The mother and father sit on the two-seater sofa in the lounge room, an untouched sandwich in front of each of them and another in front of one of the empty chairs across. I sit down, noticing the other armchair has a cat curled up in it. I’ve always wanted a pet.
“Thought we’d have lunch in here today, keep you as comfortable as possible,” says the mom.
“Great, thanks!” I say, not really knowing what she means. I wish I knew more about Rebecca, had a clearer view of what kind of person she was. Since I don’t, I decide I’m best off playing the role every parent wants: the dutiful daughter. I’ll be wholesome, appreciative and innocent. I take a bite into the sandwich, realizing again how ravenous I am.
“This is so yummy. Thanks for making it, Mom.”
“Of course, sweetheart.” She smiles broadly. It’s working.
“I talked to Paul and Andrew last night,” the dad says.
“Really?” Turning things into a question is an easy way to keep a conversation going when you have no idea what the person is talking about.
“Yes. They’ll be flying in later this evening.”
I look around the room. There are framed photographs on the walls: two identical little freckled boys grinning, with Bec standing proudly between them. Growing until they reached her shoulders and then, abruptly, just the two of them, smiles not as wide, continuing to grow into teenagers’ clothes and stubble and then jawlines and suits. They must be her brothers.
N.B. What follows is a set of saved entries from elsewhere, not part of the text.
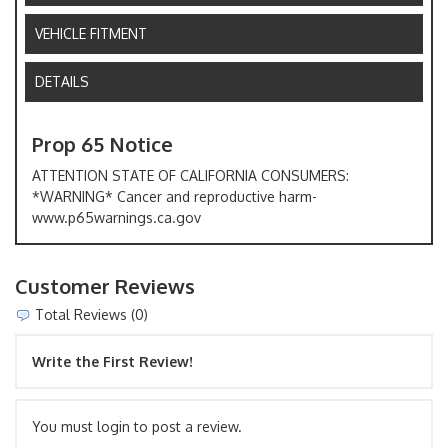
VEHICLE FITMENT
DETAILS
Prop 65 Notice
ATTENTION STATE OF CALIFORNIA CONSUMERS:
*WARNING* Cancer and reproductive harm-
www.p65warnings.ca.gov
Customer Reviews
Total Reviews (0)
Write the First Review!
You must login to post a review.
“I can’t wait to see them,” I say.
“Good.” He smiles and takes a bite of his sandwich.
“Bet you’ll want to call Lizzie,” says the mom.
I nod, shoveling the rest of the sandwich into my mouth. I don’t know who Lizzie is.
“Just don’t be calling anyone who you think might get in touch with the media. That’s the last thing we need,” the father says.
“Do you really think someone would do that?” I ask, playing innocent.